Similarly, factors 3, 4, and 5, support Scott's contention. First, the 12 page contract contains many details and references numerous exhibits. The Agreement addresses such issues as exclusivity of distributorship, products and services supplied, pricing, purchase commitment, payment terms, advance payments, confidentiality, and termination. Additionally, the Agreement references a related agreement between Continental and Redken. Second, the transaction at issue involves a commitment by Scott to purchase a minimum of $2.25 million worth of products from Continental during the term of the contract. Lastly, although supply and distribution agreements are fairly common in the commercial world, this particular contract was unusual for Scott because it involved Scott's entrance into a new market.

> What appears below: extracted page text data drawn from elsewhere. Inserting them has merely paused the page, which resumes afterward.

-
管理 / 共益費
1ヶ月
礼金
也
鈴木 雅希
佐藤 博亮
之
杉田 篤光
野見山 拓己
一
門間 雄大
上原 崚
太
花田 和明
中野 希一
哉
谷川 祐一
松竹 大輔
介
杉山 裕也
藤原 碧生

Under factor 6, although Mr. Smith announced internally to Scott officials that the parties had reached an agreement in principle in July, 1987, many details were still unresolved. Even after the August telephone conference and the exchange of the September 2nd written agreement, the parties held several meetings in September, 1987, to finalize all of the details regarding manufacture and distribution of the products. On September 14, Mr. Smith even presented Mr. Krislov with another revised draft of the agreement, which Mr. Krislov accepted grudgingly. This evidence suggests that Scott, through Smith, did not consider that there was a final and binding oral agreement.
Finally, an analysis of the summary judgment record under factor 7 also supports Scott's position that it intended to be bound only by a written and executed contract. During the negotiations, the parties had exchanged drafts of proposed written agreements. Also, Scott representatives had left the space for the Commencement Date of the September 2nd Agreement blank, suggesting that they did not consider August 26th to be that date. In the Agreement itself, the parties required that modifications, amendments, terminations, territorial expansions, etc., would all require a writing. See Exhibit A to Complaint, pgs. 2, 4, 8, 9, 10, 11, and 12. It would be strange for Scott to require written modifications without first contemplating a written contract.

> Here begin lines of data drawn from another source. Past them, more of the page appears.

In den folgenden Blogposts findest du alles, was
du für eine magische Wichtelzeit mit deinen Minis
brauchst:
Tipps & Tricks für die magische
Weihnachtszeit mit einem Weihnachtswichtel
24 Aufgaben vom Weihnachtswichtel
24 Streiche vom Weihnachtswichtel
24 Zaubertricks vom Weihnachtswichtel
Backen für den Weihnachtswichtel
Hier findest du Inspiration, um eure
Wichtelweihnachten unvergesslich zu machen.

Based upon the preceding analysis of the relevant factors, I conclude that Continental has failed to overcome Scott's summary judgment motion. Continental has failed to generate a genuine issue of material fact regarding whether Scott intended to be bound by an oral agreement or only by a written and executed agreement. The summary judgment record shows that, based upon all of the circumstances, Scott communicated its intent to be bound only by a written contract, signed by both parties. No such contract ever existed. Therefore, defendant's motion for summary judgment IS GRANTED.